In the study, Cases of antibiotic-resistant bacteria in hospitals have increased dramatically in recent years, and the health system faces tremendous problems as a result. Alongside Staphylococcus aureus (MRSA) and Klebsiella pneumonia, another pathogen has now arrived on the scene, Acinetobacter baumannii. Acinetobacter baumannii infections are often fatal due to its increasing antibiotic resistance. The study was published in the journal mBio.

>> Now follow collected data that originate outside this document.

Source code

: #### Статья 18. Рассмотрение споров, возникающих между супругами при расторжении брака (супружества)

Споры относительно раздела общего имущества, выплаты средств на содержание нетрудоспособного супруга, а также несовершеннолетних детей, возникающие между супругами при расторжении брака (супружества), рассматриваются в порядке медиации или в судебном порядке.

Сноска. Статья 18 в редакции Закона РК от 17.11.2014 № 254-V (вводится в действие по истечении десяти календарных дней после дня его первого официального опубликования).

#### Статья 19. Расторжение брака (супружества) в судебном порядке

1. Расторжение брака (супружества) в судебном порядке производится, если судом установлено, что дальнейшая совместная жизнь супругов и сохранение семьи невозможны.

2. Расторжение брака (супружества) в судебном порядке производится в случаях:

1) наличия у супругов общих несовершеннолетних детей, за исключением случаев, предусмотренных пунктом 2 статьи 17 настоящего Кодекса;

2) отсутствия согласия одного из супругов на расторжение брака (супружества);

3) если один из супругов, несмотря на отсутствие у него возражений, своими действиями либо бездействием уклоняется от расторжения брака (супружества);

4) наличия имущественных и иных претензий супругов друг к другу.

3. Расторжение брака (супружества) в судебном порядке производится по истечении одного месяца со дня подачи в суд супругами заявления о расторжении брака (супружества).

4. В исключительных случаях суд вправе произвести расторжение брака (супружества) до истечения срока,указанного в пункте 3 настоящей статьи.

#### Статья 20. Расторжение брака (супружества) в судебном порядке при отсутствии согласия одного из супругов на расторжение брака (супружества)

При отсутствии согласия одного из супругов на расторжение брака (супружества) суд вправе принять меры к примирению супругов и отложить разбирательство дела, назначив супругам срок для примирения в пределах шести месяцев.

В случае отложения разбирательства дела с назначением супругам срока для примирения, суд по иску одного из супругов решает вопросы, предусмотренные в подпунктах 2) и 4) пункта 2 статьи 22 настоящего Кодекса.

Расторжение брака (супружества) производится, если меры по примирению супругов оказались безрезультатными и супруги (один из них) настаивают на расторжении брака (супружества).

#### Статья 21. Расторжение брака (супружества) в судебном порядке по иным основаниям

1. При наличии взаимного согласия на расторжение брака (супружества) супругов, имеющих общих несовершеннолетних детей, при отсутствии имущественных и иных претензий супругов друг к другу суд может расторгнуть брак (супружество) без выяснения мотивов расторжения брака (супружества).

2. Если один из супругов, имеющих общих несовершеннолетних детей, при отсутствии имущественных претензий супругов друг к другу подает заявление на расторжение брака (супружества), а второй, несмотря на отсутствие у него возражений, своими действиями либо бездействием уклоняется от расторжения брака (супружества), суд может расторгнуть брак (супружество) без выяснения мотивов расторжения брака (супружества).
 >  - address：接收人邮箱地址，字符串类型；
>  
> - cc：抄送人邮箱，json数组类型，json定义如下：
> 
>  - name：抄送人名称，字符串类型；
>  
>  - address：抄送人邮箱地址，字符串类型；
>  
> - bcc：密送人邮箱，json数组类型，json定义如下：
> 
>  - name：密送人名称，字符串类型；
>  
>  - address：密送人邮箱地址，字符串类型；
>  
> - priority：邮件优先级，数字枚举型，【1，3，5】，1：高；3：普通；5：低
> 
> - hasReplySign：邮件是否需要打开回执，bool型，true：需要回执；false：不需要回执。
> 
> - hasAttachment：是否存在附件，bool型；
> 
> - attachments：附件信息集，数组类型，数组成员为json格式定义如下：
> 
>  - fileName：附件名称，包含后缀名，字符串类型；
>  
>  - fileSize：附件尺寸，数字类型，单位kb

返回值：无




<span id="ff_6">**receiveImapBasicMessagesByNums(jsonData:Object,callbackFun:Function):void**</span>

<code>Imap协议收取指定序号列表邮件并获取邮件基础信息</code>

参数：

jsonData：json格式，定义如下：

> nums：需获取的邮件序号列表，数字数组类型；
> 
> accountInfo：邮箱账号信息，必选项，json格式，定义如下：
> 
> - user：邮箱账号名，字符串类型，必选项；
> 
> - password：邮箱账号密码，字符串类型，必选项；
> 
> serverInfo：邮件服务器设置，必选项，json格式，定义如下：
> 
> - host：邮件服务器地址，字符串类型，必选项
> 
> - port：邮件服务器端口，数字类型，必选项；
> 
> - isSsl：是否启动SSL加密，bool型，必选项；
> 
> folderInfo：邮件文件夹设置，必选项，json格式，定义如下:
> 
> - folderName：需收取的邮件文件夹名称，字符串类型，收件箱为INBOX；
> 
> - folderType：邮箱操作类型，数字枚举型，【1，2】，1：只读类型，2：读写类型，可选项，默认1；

In some European countries, over 90% of isolates no longer respond to antibiotic therapy. Particularly worrisome is the fact that the pathogen is spreading throughout the world. To address the problem quickly, Goethe University Frankfurt departments of Molecular Microbiology & Bioenergetics, Medical Microbiology & Infection Control, the Institute of Cell Biology & Neuroscience.
They have achieved something unique, we use patient isolates, sequence their genomes and analyze their pathogenic properties, which are then characterized about countermeasures," explains Professor Volker Müller, microbiologist, and Professor Volkhard Kempf, microbiologist and physician, who are the Research Unit's two spokespersons.
They have already identified the first virulence traits using this approach. The researchers know what the bacterium feeds on, how it survives stress, how it adheres to living and non-living surfaces, and how it withstands antibiotics. This enables the researchers to test new targets for deactivating the bacterium.
They discovered, for example, that bacteria are no longer able to trigger infections when blocked from synthesizing a certain sugar. The research team is now working to shed light on this sugar's biosynthesis process to develop inhibitors. The bacterial isolates came from urine samples from two patients in Atlanta-area hospitals as part of the nationwide Multi-Site Gram-Negative Surveillance Initiative, part of the CDC-funded Emerging Infections Program.
Heteroresistance means that bacterial resistance to antibiotics is harder to monitor. Heteroresistance is caused by a minor subpopulation of resistant bacteria which are genetically identical to the rest of the susceptible bacteria.
The bacterial isolates described were not detectable with current diagnostic tests, although it was possible to see them by waiting an extra 24 hours for the resistant population to grow out. It appears that maintaining colistin resistance all the time is disadvantageous for bacteria.
Probing the mechanism of heteroresistance, Weiss and his colleagues could see a signature of colistin resistance, regarding genes turned on and off.